-- Source material follows --

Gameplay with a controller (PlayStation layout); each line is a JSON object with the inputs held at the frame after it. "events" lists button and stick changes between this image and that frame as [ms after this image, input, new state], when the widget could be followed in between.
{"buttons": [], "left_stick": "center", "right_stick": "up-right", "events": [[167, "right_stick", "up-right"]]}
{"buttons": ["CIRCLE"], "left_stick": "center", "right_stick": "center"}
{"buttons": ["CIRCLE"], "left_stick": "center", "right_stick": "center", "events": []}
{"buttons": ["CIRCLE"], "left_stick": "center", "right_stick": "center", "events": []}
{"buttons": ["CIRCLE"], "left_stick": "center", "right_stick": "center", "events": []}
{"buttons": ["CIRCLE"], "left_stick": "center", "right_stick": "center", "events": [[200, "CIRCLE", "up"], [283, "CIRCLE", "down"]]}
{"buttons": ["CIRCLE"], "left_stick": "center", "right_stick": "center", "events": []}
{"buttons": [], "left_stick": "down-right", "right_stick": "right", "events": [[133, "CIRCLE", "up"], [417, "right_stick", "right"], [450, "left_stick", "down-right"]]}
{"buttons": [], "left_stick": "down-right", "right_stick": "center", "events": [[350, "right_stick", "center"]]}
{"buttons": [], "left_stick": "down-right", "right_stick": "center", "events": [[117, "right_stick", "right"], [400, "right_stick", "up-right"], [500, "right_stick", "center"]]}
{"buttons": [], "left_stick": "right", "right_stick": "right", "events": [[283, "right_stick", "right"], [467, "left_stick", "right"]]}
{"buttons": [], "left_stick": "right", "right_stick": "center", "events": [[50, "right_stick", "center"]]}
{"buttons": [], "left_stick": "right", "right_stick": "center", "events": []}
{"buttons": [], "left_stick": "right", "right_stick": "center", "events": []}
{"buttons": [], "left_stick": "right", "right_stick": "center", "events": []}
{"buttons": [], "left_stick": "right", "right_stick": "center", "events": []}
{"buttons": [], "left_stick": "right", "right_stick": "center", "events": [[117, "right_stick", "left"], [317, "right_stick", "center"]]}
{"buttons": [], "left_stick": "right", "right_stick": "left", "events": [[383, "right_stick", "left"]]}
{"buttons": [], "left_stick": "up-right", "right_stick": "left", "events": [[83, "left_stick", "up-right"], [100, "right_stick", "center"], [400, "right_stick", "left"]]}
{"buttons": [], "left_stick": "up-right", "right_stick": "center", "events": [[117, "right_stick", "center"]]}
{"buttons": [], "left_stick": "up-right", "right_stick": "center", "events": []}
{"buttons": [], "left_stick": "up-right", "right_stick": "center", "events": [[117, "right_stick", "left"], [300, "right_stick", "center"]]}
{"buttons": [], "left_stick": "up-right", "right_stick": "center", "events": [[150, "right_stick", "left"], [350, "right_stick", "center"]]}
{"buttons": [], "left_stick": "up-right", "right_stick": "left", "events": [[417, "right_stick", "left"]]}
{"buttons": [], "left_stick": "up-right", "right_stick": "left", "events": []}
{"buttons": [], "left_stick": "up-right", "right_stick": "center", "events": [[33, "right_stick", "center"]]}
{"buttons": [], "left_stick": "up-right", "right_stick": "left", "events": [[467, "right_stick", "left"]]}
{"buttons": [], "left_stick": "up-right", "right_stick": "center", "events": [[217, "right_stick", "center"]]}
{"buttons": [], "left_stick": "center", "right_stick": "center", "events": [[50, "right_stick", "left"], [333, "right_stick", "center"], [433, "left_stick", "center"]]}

-- Source material concluded --

What is expected:
Retype all of the material, keeping each line exact.

Task output:
Gameplay with a controller (PlayStation layout); each line is a JSON object with the inputs held at the frame after it. "events" lists button and stick changes between this image and that frame as [ms after this image, input, new state], when the widget could be followed in between.
{"buttons": [], "left_stick": "center", "right_stick": "up-right", "events": [[167, "right_stick", "up-right"]]}
{"buttons": ["CIRCLE"], "left_stick": "center", "right_stick": "center"}
{"buttons": ["CIRCLE"], "left_stick": "center", "right_stick": "center", "events": []}
{"buttons": ["CIRCLE"], "left_stick": "center", "right_stick": "center", "events": []}
{"buttons": ["CIRCLE"], "left_stick": "center", "right_stick": "center", "events": []}
{"buttons": ["CIRCLE"], "left_stick": "center", "right_stick": "center", "events": [[200, "CIRCLE", "up"], [283, "CIRCLE", "down"]]}
{"buttons": ["CIRCLE"], "left_stick": "center", "right_stick": "center", "events": []}
{"buttons": [], "left_stick": "down-right", "right_stick": "right", "events": [[133, "CIRCLE", "up"], [417, "right_stick", "right"], [450, "left_stick", "down-right"]]}
{"buttons": [], "left_stick": "down-right", "right_stick": "center", "events": [[350, "right_stick", "center"]]}
{"buttons": [], "left_stick": "down-right", "right_stick": "center", "events": [[117, "right_stick", "right"], [400, "right_stick", "up-right"], [500, "right_stick", "center"]]}
{"buttons": [], "left_stick": "right", "right_stick": "right", "events": [[283, "right_stick", "right"], [467, "left_stick", "right"]]}
{"buttons": [], "left_stick": "right", "right_stick": "center", "events": [[50, "right_stick", "center"]]}
{"buttons": [], "left_stick": "right", "right_stick": "center", "events": []}
{"buttons": [], "left_stick": "right", "right_stick": "center", "events": []}
{"buttons": [], "left_stick": "right", "right_stick": "center", "events": []}
{"buttons": [], "left_stick": "right", "right_stick": "center", "events": []}
{"buttons": [], "left_stick": "right", "right_stick": "center", "events": [[117, "right_stick", "left"], [317, "right_stick", "center"]]}
{"buttons": [], "left_stick": "right", "right_stick": "left", "events": [[383, "right_stick", "left"]]}
{"buttons": [], "left_stick": "up-right", "right_stick": "left", "events": [[83, "left_stick", "up-right"], [100, "right_stick", "center"], [400, "right_stick", "left"]]}
{"buttons": [], "left_stick": "up-right", "right_stick": "center", "events": [[117, "right_stick", "center"]]}
{"buttons": [], "left_stick": "up-right", "right_stick": "center", "events": []}
{"buttons": [], "left_stick": "up-right", "right_stick": "center", "events": [[117, "right_stick", "left"], [300, "right_stick", "center"]]}
{"buttons": [], "left_stick": "up-right", "right_stick": "center", "events": [[150, "right_stick", "left"], [350, "right_stick", "center"]]}
{"buttons": [], "left_stick": "up-right", "right_stick": "left", "events": [[417, "right_stick", "left"]]}
{"buttons": [], "left_stick": "up-right", "right_stick": "left", "events": []}
{"buttons": [], "left_stick": "up-right", "right_stick": "center", "events": [[33, "right_stick", "center"]]}
{"buttons": [], "left_stick": "up-right", "right_stick": "left", "events": [[467, "right_stick", "left"]]}
{"buttons": [], "left_stick": "up-right", "right_stick": "center", "events": [[217, "right_stick", "center"]]}
{"buttons": [], "left_stick": "center", "right_stick": "center", "events": [[50, "right_stick", "left"], [333, "right_stick", "center"], [433, "left_stick", "center"]]}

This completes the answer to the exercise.